The closest analogy I can think of is a jewelry store. There was pretty decent security, including a whole separate room for customers to check in, and everything was presented in a secure display case. A salesperson walked you through the samples to answer questions, guide you in one direction or another, and take your order, while the order itself was filled in a secure area away from the showroom. The other shopping experience I’ve had that’s similar was buying medical equipment, which makes some sense given the origin of a lot of retail dispensaries in the medical marijuana era. You could also say it’s a little like a pharmacy (which again, is probably unsurprising).
Some of the setup of dispensaries is a function of legal regulations (do you need to check IDs and differentiate between medical and recreational customers?) and some of it solves some practical problems (weed is expensive and there’s still a viable aftermarket, so you are in principle a target for theft).
But it’s also a question of culture: who’s involved in the transaction as a seller and as a buyer, and what are their assumptions and competencies that they’re bringing to the party (so to speak)?
For instance, today Lifehacker (I know, right?) has a short interview with an entrepreneur who runs dispensaries in California, who comes out of the restaurant industry. (It’s titled “How to Break Into the Legal Weed Industry” which is, I think, a very rare kind of service journalism, or more likely, a simple explainer masquerading as service journalism.)
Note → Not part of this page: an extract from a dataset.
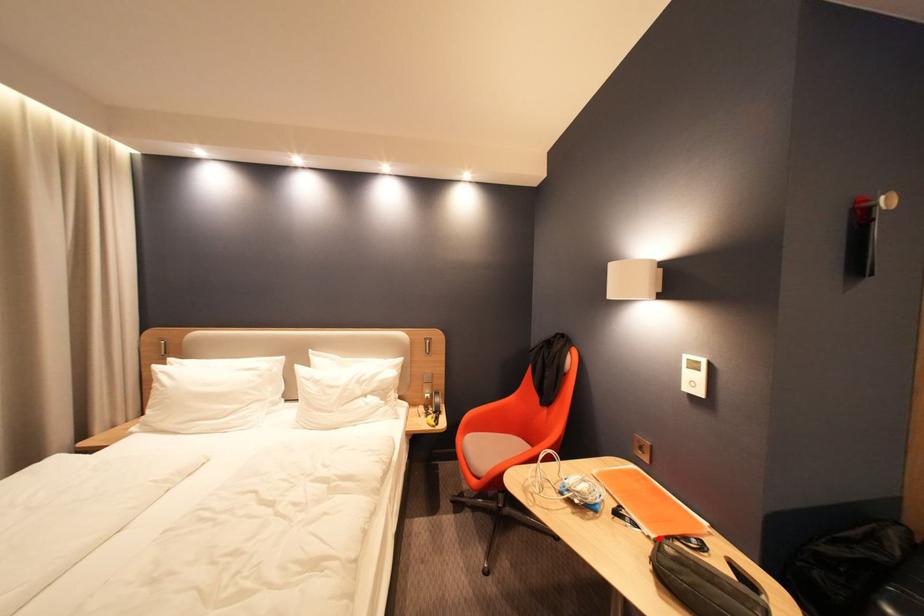
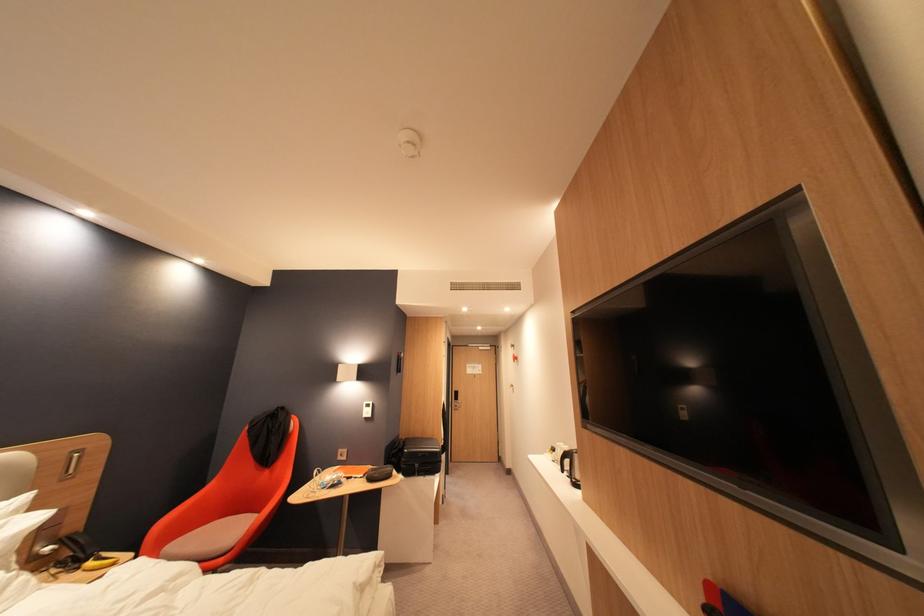
Where in the second image is the point corresponding to the highlighted location from the first image?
“My entrance into the cannabis industry was several years ago,” said Captor Capital’s Adam Wilks, who operates dispensaries in California, where he reported the business is “smooth sailing” for the most part. “I had worked in the restaurant industry for major brands, including Pinkberry. When I entered, we were just starting to see traction with federal legalization pushes like the SAFE Banking Act and statewide sweeps. I think I entered during the ‘sweet spot’ period where there was still a lot of excitement about an emerging industry and a lot of big money wasn’t quite ready to take risks. Now, everyone is funneling into cannabis.”
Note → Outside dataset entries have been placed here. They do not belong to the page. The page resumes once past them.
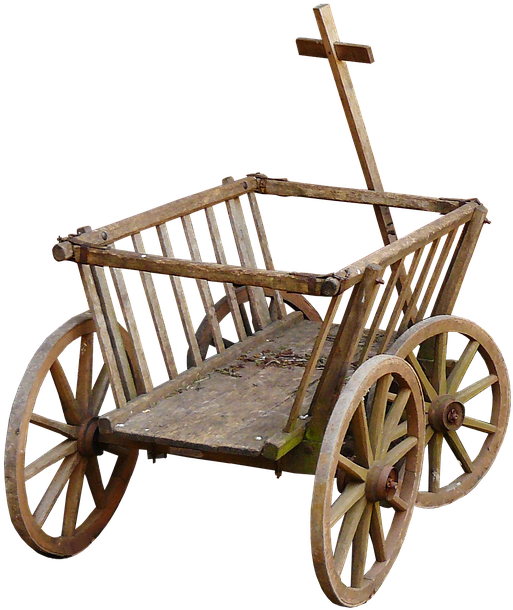
At what (x,y) coordinates should I click in order to perform the action: click on long brown board. Please return your answer as a coordinate pair (x, y). Image resolution: width=513 pixels, height=610 pixels. Looking at the image, I should click on (367, 157).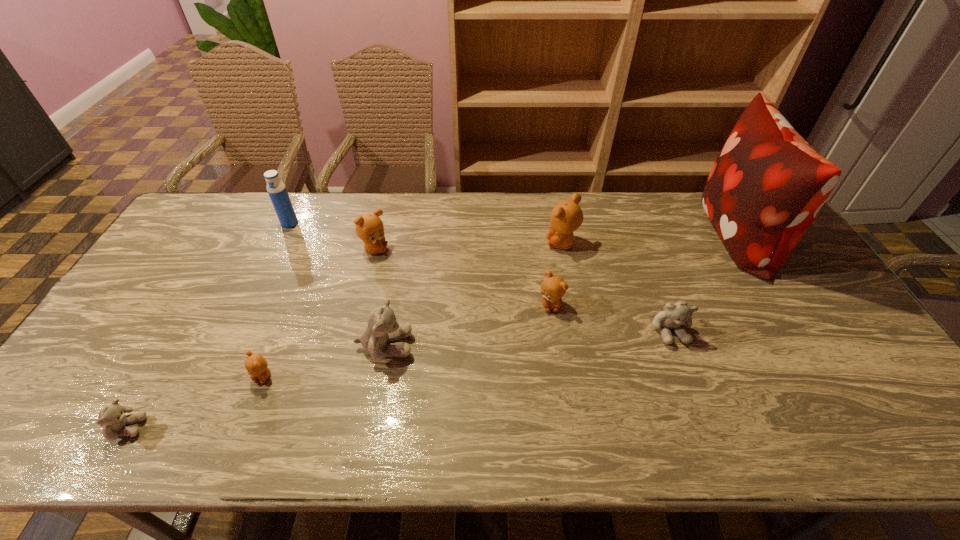
At what (x,y) coordinates should I click in order to perform the action: click on object situated at the near edge. Please return your answer as a coordinate pair (x, y). This screenshot has height=540, width=960. Looking at the image, I should click on tap(112, 417).

Where is `object present at the left edge`? This screenshot has height=540, width=960. object present at the left edge is located at coordinates (112, 417).

I want to click on object that is at the right edge, so click(x=765, y=189).

I want to click on object positioned at the near left corner, so click(x=112, y=417).

Find the location of a particular element. The width and height of the screenshot is (960, 540). object that is at the far right corner is located at coordinates (765, 189).

Where is `free location at the far edge of the desktop`? This screenshot has width=960, height=540. free location at the far edge of the desktop is located at coordinates (476, 208).

At what (x,y) coordinates should I click in order to perform the action: click on vacant space at the near edge of the desktop. Please return your answer as a coordinate pair (x, y). Image resolution: width=960 pixels, height=540 pixels. Looking at the image, I should click on (115, 446).

In the image, there is a desktop. Where is `vacant space at the left edge`? This screenshot has height=540, width=960. vacant space at the left edge is located at coordinates (174, 282).

In the image, there is a desktop. Where is `vacant space at the right edge`? Image resolution: width=960 pixels, height=540 pixels. vacant space at the right edge is located at coordinates [871, 364].

Locate an element on the screen. The height and width of the screenshot is (540, 960). vacant space at the far left corner of the desktop is located at coordinates (190, 224).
Now, a restaurant is a very different industry and has a very different culture than a pharmacy or jeweler or the marijuana sales industry as it’s existed pre-legalization. One might expect a very different retail experience by people with those competencies and expectations. As people from other industries enter the world of cannabis, an amalgamated lingua franca might start to emerge, or you might get very differentiated experiences in different markets.
There’s an Achewood comic titled “Marijuana is not coffee” that’s about five years old now that compares the emerging legal cannabis industry to coffee shops — not just ubiquitous but gentrified, made completely palatable by the American retail industry’s ability to turn anything into a consumer-friendly experience. The characters also imagine a whole cannabis-specific jargon, on the model of coffee talk. Here’s an excerpt:
I don’t know; someone with more than a passing acquaintance with these shops and their alternatives will have to do the full anthropology. But it does seem to me that with the legalization of marijuana, we are in the process of changing more than who is allowed to get high and who is allowed to get paid without being punished.